◆ **PROVIDED PASSAGE**
╔══

The problem with dialecticians is that they do not (or perhaps cannot) recognize the glaring 'contradictions' in DM (or they brush them aside with what I have elsewhere called the "Nixon defence").

 

As far as change is concerned, this can only mean that:

 

(i) Their theory can't actually develop (that is, according to their own theory of change it can't do so if it has no 'internal contradictions'), or,

 

(ii) If they refuse to examine the glaring 'contradictions' I have exposed, their theory of change itself must be defective, since that must mean these 'internal contradictions' don't in fact change anything!

 

But, if their theory of change is misguided (i.e., if these 'internal contradictions' do not in the end cause change), then dialecticians can safely ignore any 'contradictions' I point out, including this one!

 

Of course, if DM can't change (presumably that will be because, for the first time in history, human beings have invented a theory with no 'internal contradictions'!), it would imply DM is absolutely true, and Lenin's claim that all knowledge is relative and incomplete is itself mistaken!

╚══

◆ **WRITTEN INSTRUCTION 1**
In the passage on dialectics, what name does the author say they have elsewhere given to the way dialecticians brush aside the 'contradictions' in DM?
The passage and the rows that follow it were taken from unrelated sources.

◆ **INPUT DATA**
╔══

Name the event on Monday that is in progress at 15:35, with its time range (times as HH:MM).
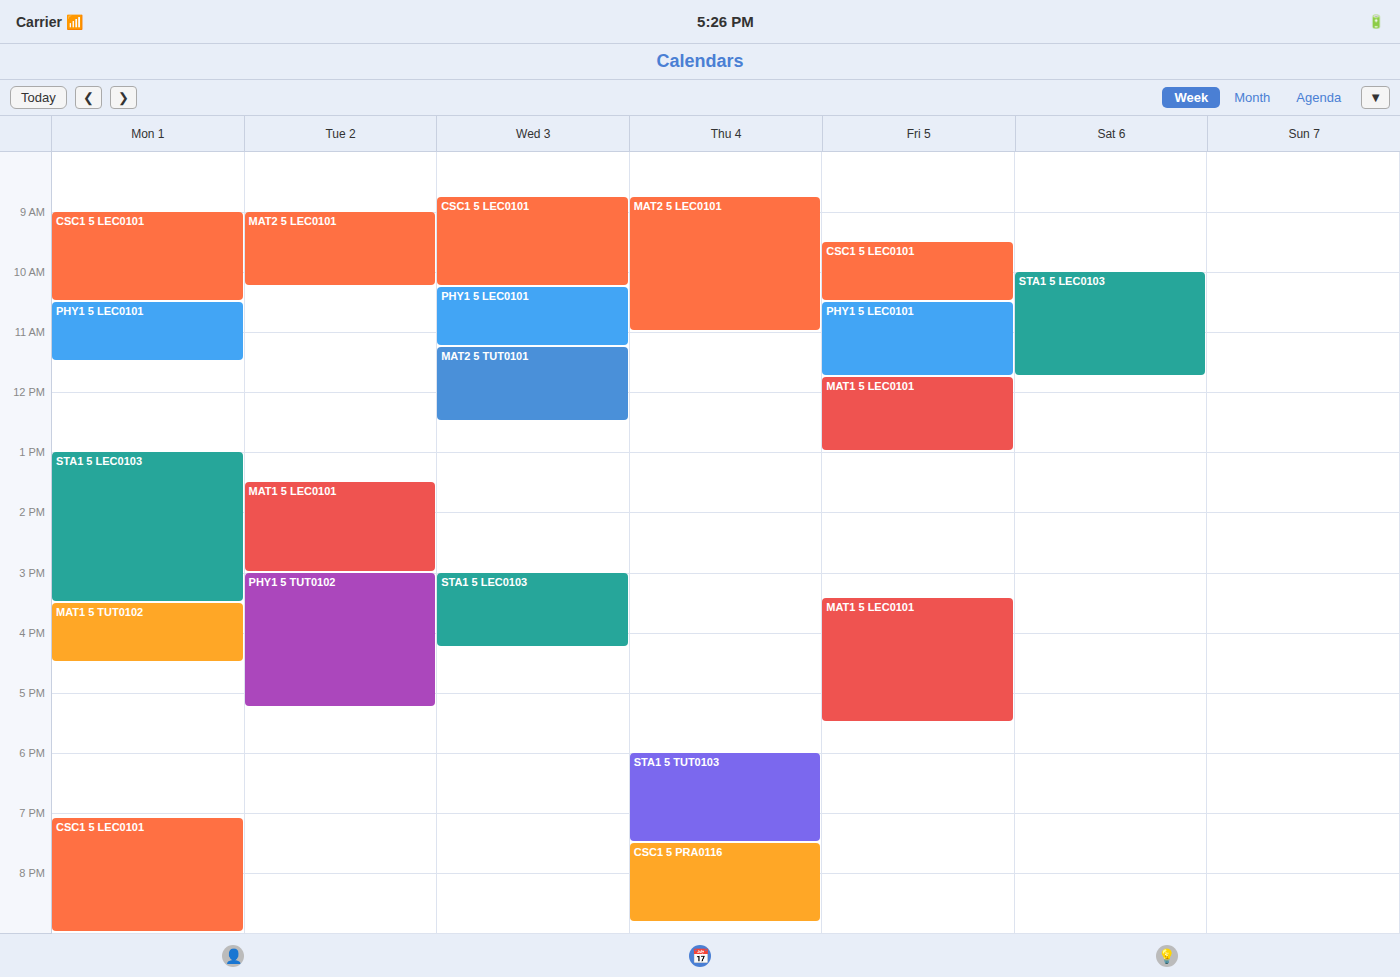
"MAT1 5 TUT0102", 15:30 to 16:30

╚══
╔══

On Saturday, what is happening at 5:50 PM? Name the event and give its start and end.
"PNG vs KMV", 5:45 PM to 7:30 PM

╚══
╔══

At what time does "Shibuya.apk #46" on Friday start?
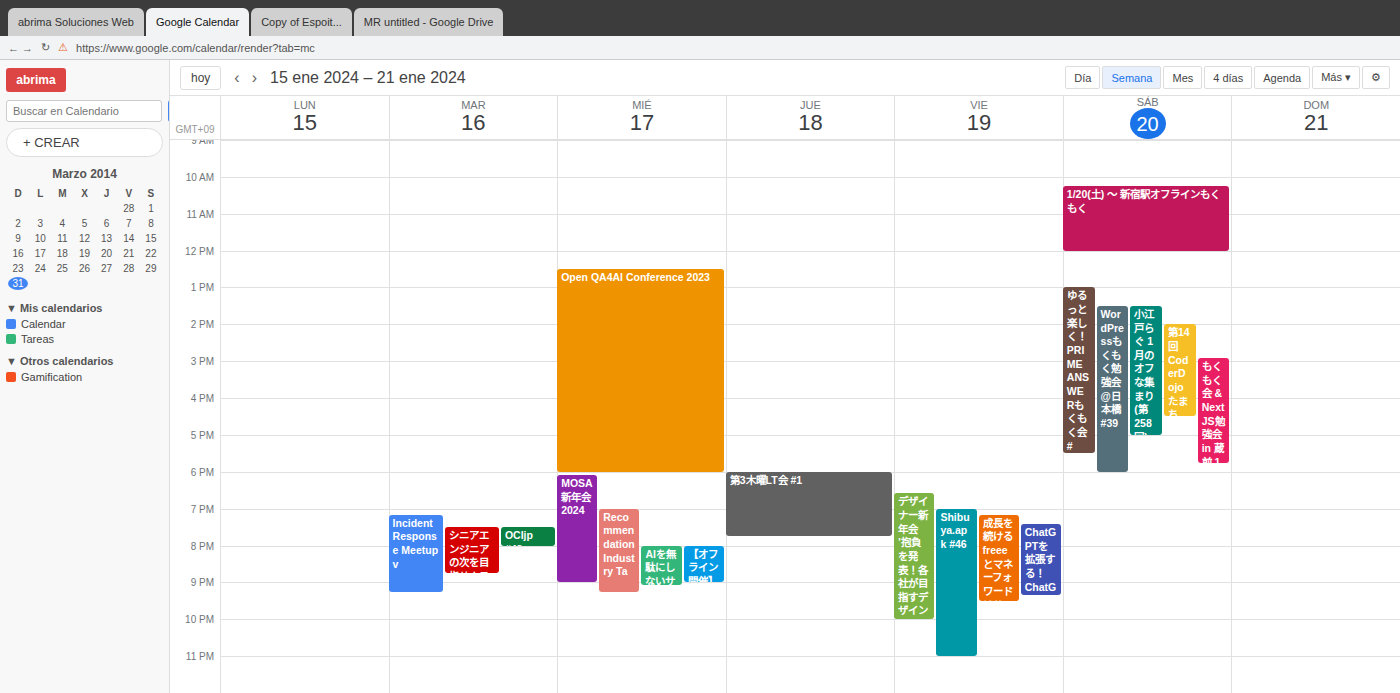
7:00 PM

╚══

◆ **WRITTEN INSTRUCTION 2**
Transcribe the rows word for word, everything from the line containing "On Saturday, what" down to the line containing "PM to 7:30 PM", both included.

◆ **SOLUTION 1**
The "Nixon defence."

◆ **SOLUTION 2**
On Saturday, what is happening at 5:50 PM? Name the event and give its start and end.
"PNG vs KMV", 5:45 PM to 7:30 PM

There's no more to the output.